The Adolescent Brain Cognitive Development (ABCD) Study hopes to recruit at least 10,000 young people aged 9 to 10 to chart their development over their adolescent years using myriad physical, psychological, and neuroimaging tests. The study will follow them up to age 21 and catalog the influence of genetic, environmental, and behavioral factors. Participants will get comprehensive assessments at baseline with biennial follow-ups and additional phone or web contacts in between.
The study’s results will help develop national standards for brain development and the factors influencing that process, said Terry Jernigan, Ph.D., a professor of cognitive science, psychiatry, and radiology, and director of the Center for Human Development at the University of California, San Diego, in a symposium at APA’s annual meeting in New York.
The moment for such a study has arrived for two reasons, said Jernigan. Researchers and policymakers need the information that the study will provide at a time when substance use patterns are changing and there is a growing appreciation of the complexities of the adolescent brain’s development trajectories. In addition, safe, noninvasive neuroimaging technology has matured, affordable genotyping has arrived, and novel assessment techniques (like mobile devices or wearables) are available.
As of May 6, 9,167 adolescents had been recruited through schools, an approach intended to increase acceptance and retention. Large numbers are needed to make the study more comprehensive and permit the meaningful study of subgroups, said Hugh Garavan, Ph.D., a professor of psychiatry and psychology at the University of Vermont in Burlington, one of the study’s 39 principal investigators.
“We can embrace variation and purposefully sample populations often excluded [from such studies],” said Garavan. “A large cohort allows us to build in replication, detect small effects, and disentangle confounders like race and socioeconomic status.”

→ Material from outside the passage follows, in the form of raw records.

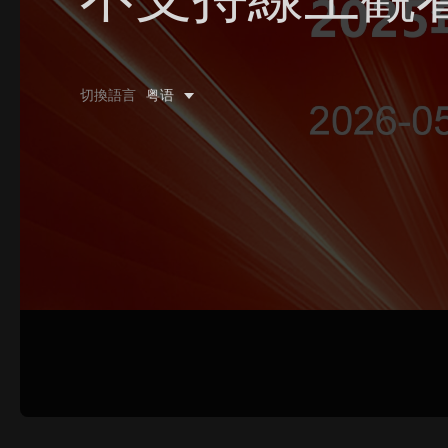
0/500 字
切換語言
粤语
圖片上傳
上傳
請上傳.
姓名
聯系郵箱
提交反饋
取消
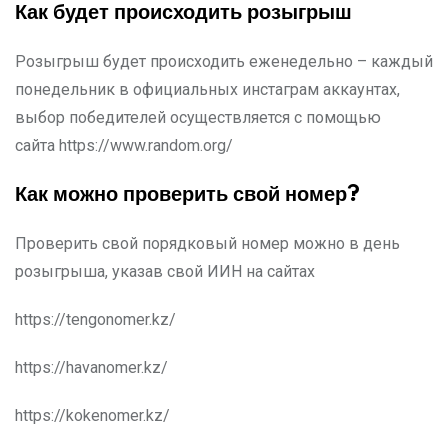
Как будет происходить розыгрыш
Розыгрыш будет происходить еженедельно – каждый
понедельник в официальных инстаграм аккаунтах,
выбор победителей осуществляется с помощью
сайта https://www.random.org/
Как можно проверить свой номер?
Проверить свой порядковый номер можно в день
розыгрыша, указав свой ИИН на сайтах
https://tengonomer.kz/
https://havanomer.kz/
https://kokenomer.kz/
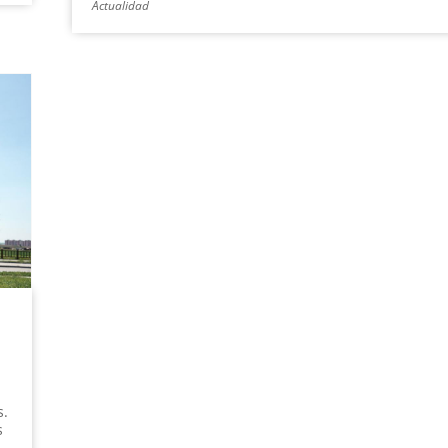
Actualidad
s.
s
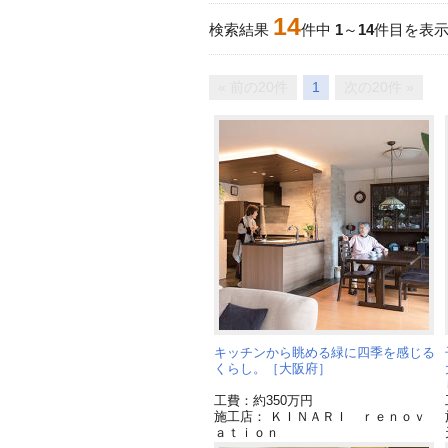
14
検索結果
件中
1
～
14
件目を表
« 前の20件
1
次の20件 »
キッチンから眺める緑に四季を感じる
くらし。［大阪府］
工費：約350万円
施工店： ＫＩＮＡＲＩ ｒｅｎｏｖ
ａｔｉｏｎ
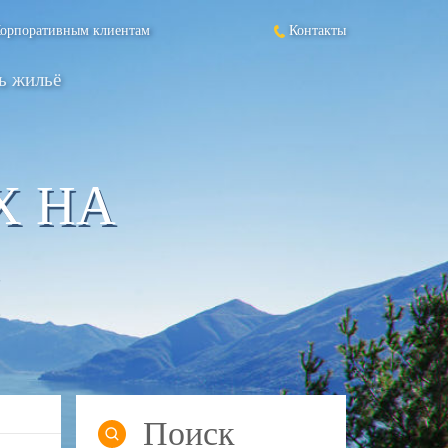
орпоративным клиентам
Контакты
ь жильё
Х НА
Поиск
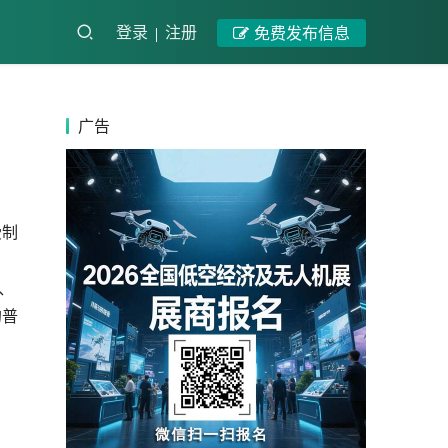
登录
注册
免费发布信息
广告
受制
、
的普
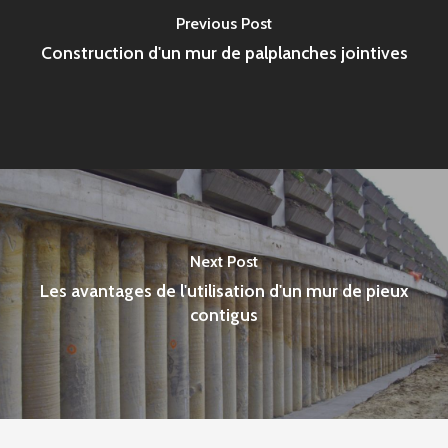
Previous Post
Construction d'un mur de palplanches jointives
Next Post
Les avantages de l'utilisation d'un mur de pieux
contigus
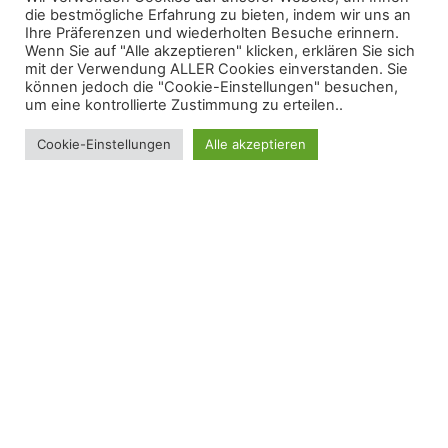
die bestmögliche Erfahrung zu bieten, indem wir uns an
Ihre Präferenzen und wiederholten Besuche erinnern.
Wenn Sie auf "Alle akzeptieren" klicken, erklären Sie sich
mit der Verwendung ALLER Cookies einverstanden. Sie
können jedoch die "Cookie-Einstellungen" besuchen,
um eine kontrollierte Zustimmung zu erteilen..
Cookie-Einstellungen
Alle akzeptieren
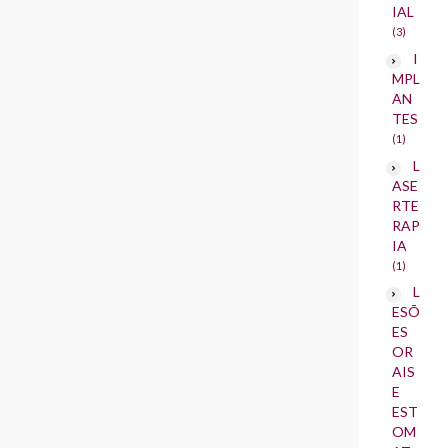
IAL
(3)
I
MPL
AN
TES
(1)
L
ASE
RTE
RAP
IA
(1)
L
ESÕ
ES
OR
AIS
E
EST
OM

Some of the study’s early results provide insights into the world of young people, said investigator Mary Heitzig, Ph.D., an associate professor of psychiatry at the University of Michigan.
“In general, most 9- and 10-year-olds can be considered substance-naïve, but substance use is around them, and they are aware of it,” Heitzig reported. “Because drug exposure is minimal in this group, we will be able to characterize youth before the start of significant substance use.”
The ABCD Study was initiated by the National Institute of Health (NIH) Collaboration on Addiction, led by the National Institute on Drug Abuse (NIDA), the National Institute on Alcohol Abuse and Alcoholism, and the National Cancer Institute, but it now includes other NIH institutes, the Centers for Disease Control and Prevention, the National Institute of Justice, and the National Endowment for the Arts. Around the country, research will be carried out at 21 sites, coordinated by the University of California, San Diego.
Use of the data generated by the study will not be limited to the principal investigators. An Open Science model will allow other qualified researchers at NIH-approved institutions to make use of the results and potentially increase their impact, said Gayatri Dowling, Ph.D., director of the ABCD Project at NIDA.